Après coup, l’EP I go boom de Minipli se sera avéré testamentaire. Le départ sans retour et sans nouvelles d’un des membres du trio vers Berlin laissait les deux autres restés au pays devant un choix cornélien : continuer l’aventure Minipli à deux ou recommencer à zéro… En choisissant la salutaire deuxième option, impliquant un nouveau nom, Plankton Waves, mais aussi une refonte de l’identité musicale, les deux compères de longue date s’éloignentun tant soit peu des excentricités dada et festives tout en gardant en point de mire deux caractéristiques, déjà bien en exergue dans Minipli : le minimalisme et un certain sens du grotesque.
Ainsi les cinq morceaux qui composent l’EP introductif de Plankton Waves s’appliquent à parcourir les champs dévastés de la dark wave (très courue ces temps-ci), s’essayant avec des bonheurs divers aux climats lugubres et menaçants, non dénués d’un certain onirisme glaçant. En effet, les couleurs vives et fofolles n’ont plus droit de cité, place maintenant aux climats grisâtres. Le chant se love dans des incantations froides et désincarnées, évoquant aussi bien Fever Ray que Siouxsie [&] the Banshees. La palette sonique, quant à elle, fait appel principalement à des stridences ou des staccatos de guitares, des synthétiseurs cheaps et à des boîtes à rythme rudimentaires.
Ce mélange plus ou moins habile devrait connaitre un vif succès auprès de bobos arty en mal de sensations. En effet, on retrouve de-ci de-là une espèce de sulfureux light et sans dangers orné de mysticisme, très dans l’air du temps, qui font le succès de ce genre de groupes grimés, masqués et/ou déguisés (biffer la mention inutile) comme Fever Ray (qui, il faut bien l’avouer, demeure une version bien aseptisée de The Knife), The XX, voire même l’excellente Bat for Lashes.
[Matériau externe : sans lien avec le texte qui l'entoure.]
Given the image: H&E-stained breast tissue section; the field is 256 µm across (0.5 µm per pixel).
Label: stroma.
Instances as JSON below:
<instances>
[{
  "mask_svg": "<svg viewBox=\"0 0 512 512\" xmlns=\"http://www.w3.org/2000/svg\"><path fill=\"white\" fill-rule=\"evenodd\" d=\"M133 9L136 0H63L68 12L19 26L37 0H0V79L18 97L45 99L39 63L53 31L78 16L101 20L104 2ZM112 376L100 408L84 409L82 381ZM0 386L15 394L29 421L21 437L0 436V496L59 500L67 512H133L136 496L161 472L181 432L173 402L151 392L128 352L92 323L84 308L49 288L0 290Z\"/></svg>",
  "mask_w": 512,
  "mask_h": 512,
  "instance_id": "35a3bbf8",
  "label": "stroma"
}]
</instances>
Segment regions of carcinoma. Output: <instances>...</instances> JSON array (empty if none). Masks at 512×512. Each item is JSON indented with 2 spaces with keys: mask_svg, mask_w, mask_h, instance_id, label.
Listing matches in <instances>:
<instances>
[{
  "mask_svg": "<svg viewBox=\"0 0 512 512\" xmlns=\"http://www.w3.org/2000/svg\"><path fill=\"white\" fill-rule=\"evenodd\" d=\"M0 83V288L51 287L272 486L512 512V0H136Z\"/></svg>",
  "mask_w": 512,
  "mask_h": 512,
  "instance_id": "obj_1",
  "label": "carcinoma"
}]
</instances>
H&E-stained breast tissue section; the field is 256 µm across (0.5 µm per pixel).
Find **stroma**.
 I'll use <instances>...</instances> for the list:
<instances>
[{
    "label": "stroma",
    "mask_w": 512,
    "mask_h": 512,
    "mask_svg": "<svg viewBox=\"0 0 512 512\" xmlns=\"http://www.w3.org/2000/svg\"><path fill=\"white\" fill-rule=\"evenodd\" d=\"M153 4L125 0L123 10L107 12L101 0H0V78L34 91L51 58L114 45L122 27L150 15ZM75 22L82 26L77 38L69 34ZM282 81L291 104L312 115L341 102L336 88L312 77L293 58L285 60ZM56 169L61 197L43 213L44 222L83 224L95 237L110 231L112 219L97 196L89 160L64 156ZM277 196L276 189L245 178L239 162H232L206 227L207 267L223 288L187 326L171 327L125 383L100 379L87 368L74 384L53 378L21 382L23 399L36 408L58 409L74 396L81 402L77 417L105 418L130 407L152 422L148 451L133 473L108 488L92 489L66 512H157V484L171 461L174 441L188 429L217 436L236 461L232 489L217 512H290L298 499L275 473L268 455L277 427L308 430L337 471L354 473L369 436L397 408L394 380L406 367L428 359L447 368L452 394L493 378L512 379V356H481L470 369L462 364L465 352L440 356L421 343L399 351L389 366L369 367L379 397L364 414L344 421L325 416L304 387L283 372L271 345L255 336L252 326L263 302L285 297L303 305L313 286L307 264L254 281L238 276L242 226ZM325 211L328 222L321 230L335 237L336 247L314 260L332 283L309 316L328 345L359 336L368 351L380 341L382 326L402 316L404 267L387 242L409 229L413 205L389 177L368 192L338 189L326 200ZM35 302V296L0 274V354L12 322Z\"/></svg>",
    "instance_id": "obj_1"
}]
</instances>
Toutefois, ce serait faire mauvaise grâce à Plankton Waves que de les réduire à cette somme d’encombrants clichés. À leur décharge, les réussites font largement plus de vagues que les coups dans l’eau de cet EP. Ainsi, le morceau d’ouverture The lights of marfa embrasse dès les premières mesures un parti pris austère qui ne relâchera plus, gagnant progressivement en intensité par l’entremise, entre autres, d’une inquiétante section de cordes. Plus loin, lancé par un orgue envoûtant et des boîtes à rythmes flirtant avec le tribal, Hawk convainc très vite, malgré ou grâce à sa brièveté. Plus lascif, Wastelands se fait accompagner de dissonances aussi bien synthétiques que guitaristiques, mais il prend plus son temps avant de laisser s’échapper une salve explosive de refrains aux montées électroniques et filtrées.
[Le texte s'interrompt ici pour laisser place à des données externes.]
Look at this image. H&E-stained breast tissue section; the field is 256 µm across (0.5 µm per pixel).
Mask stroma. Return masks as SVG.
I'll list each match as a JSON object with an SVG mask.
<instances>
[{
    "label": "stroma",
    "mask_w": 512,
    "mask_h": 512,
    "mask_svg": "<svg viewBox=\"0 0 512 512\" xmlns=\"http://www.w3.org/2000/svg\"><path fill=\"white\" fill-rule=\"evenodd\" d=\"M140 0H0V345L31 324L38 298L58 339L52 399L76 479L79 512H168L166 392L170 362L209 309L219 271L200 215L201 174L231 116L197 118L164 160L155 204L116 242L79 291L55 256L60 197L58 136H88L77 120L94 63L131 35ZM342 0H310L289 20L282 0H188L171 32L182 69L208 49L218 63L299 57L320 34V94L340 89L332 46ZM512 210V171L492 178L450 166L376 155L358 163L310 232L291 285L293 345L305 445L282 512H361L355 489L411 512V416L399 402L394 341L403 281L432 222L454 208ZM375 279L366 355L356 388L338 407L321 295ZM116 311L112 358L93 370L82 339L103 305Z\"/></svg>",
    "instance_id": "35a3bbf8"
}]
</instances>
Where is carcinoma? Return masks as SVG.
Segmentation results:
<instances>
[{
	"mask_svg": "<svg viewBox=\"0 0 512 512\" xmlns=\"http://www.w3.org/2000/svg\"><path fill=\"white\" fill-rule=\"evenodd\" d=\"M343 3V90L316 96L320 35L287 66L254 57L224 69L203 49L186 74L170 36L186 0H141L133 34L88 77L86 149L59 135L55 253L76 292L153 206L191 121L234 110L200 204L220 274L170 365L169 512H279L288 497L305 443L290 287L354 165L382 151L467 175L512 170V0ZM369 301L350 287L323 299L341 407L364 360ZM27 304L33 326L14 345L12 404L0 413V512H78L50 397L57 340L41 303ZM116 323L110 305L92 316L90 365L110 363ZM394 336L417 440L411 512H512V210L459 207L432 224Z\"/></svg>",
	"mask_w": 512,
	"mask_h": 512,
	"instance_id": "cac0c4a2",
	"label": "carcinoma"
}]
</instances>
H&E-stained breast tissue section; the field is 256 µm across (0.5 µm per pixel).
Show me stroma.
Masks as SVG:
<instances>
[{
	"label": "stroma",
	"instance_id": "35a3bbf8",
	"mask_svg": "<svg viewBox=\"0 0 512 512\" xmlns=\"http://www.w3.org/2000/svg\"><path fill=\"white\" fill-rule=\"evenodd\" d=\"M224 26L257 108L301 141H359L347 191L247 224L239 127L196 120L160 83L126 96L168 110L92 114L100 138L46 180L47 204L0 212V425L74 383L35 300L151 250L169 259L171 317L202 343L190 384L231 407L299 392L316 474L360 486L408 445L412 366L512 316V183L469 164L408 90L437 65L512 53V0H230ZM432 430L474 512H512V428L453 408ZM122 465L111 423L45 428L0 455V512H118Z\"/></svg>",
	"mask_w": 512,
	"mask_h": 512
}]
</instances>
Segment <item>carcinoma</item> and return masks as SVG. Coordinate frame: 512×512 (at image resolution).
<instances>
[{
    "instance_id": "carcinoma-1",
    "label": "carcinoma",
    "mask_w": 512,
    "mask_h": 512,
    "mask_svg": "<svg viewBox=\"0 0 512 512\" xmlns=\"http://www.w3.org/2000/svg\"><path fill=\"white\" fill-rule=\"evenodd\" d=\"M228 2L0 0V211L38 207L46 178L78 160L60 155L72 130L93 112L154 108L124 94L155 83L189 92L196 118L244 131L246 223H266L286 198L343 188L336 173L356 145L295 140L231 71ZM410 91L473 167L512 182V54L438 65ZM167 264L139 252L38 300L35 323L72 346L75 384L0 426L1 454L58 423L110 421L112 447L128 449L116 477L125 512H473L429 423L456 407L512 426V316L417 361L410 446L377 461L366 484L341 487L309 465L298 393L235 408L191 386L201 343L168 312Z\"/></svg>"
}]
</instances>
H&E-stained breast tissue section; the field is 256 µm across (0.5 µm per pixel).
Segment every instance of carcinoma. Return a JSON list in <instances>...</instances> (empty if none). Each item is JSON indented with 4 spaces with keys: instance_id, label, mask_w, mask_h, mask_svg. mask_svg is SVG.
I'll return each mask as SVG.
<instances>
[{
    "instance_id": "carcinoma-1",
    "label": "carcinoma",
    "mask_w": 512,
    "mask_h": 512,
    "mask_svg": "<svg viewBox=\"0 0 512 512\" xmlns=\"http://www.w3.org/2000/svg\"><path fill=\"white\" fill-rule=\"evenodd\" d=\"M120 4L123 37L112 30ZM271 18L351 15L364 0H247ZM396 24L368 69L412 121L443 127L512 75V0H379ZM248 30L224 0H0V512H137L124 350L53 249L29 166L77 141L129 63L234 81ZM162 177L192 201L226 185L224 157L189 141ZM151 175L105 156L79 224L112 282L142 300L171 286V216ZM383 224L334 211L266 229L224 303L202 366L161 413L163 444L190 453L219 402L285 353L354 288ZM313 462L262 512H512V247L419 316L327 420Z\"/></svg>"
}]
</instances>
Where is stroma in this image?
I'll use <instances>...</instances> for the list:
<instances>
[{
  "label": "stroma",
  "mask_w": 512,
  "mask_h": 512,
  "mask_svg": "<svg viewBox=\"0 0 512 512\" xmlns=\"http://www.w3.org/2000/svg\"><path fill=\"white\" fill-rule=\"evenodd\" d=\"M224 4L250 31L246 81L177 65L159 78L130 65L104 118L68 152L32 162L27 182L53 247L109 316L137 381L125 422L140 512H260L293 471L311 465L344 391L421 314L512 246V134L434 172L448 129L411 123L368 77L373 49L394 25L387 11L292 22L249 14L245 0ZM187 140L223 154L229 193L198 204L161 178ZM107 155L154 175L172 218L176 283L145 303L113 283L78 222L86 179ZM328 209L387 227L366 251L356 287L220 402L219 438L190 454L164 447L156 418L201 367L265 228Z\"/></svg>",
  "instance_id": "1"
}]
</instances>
Les morceaux restants connaissent des fortunes diverses. Buy happiness voit ses nappes, empreintes de claustrophobie, errer sans but en essayant de renouer avec le malaise des bandes son de John Carpenter. Quant à La strada, ce morceau évoque une marche robotique dans un parc d’attractions délaissé la nuit, de préférence. De telles prémices n’augurent rien de bon et le morceau peine d’ailleurs à convaincre, constituant ainsi la seule faiblesse criante de l’ep.
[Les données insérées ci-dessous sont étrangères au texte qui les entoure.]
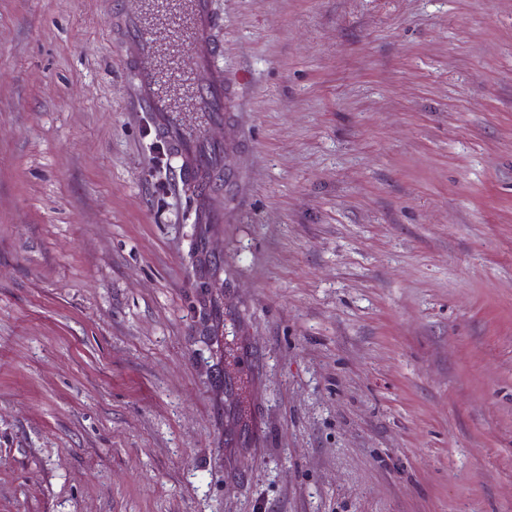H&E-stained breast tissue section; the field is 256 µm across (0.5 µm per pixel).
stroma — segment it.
<instances>
[{
  "label": "stroma",
  "mask_w": 512,
  "mask_h": 512,
  "mask_svg": "<svg viewBox=\"0 0 512 512\" xmlns=\"http://www.w3.org/2000/svg\"><path fill=\"white\" fill-rule=\"evenodd\" d=\"M132 2L0 0V512H512V0H213L220 224Z\"/></svg>",
  "instance_id": "1"
}]
</instances>
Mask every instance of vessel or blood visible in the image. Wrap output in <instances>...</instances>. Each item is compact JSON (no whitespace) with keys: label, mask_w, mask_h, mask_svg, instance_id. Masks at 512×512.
Segmentation results:
<instances>
[{"label":"vessel or blood","mask_w":512,"mask_h":512,"mask_svg":"<svg viewBox=\"0 0 512 512\" xmlns=\"http://www.w3.org/2000/svg\"><path fill=\"white\" fill-rule=\"evenodd\" d=\"M221 27L212 0H135L112 22L114 35L127 44L122 66L136 102L153 113L156 133L191 181L222 165L221 153L205 147L180 120L186 112L223 115Z\"/></svg>","instance_id":"vessel-or-blood-1"}]
</instances>
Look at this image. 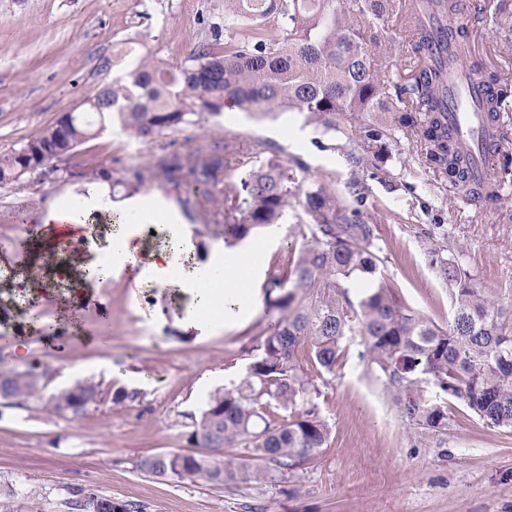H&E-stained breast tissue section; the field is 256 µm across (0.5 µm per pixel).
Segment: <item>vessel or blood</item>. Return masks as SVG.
I'll list each match as a JSON object with an SVG mask.
<instances>
[{
	"instance_id": "b4317fda",
	"label": "vessel or blood",
	"mask_w": 512,
	"mask_h": 512,
	"mask_svg": "<svg viewBox=\"0 0 512 512\" xmlns=\"http://www.w3.org/2000/svg\"><path fill=\"white\" fill-rule=\"evenodd\" d=\"M465 20L466 13L461 8L437 19L432 58L448 65L443 119L470 158L469 181L460 190L462 197L469 200L477 191L493 185L494 161L508 143L498 119L486 110L493 89L479 74L465 67L473 48L472 38L460 33Z\"/></svg>"
}]
</instances>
Si certains morceaux comprennent quelques sonorités forcées plus incongrues que réellement déroutantes, comme des rires poupons ou une boîte à musique, Plankton Waves crée un univers en carton pâte certes, mais assez imaginatif, fait assez rare dans le monde musical luxembourgeois. Comme certaines séries B de films d’épouvante, leur filon est payant dès que le matériau de base est sublimé en dépassant la somme de ses ingrédients.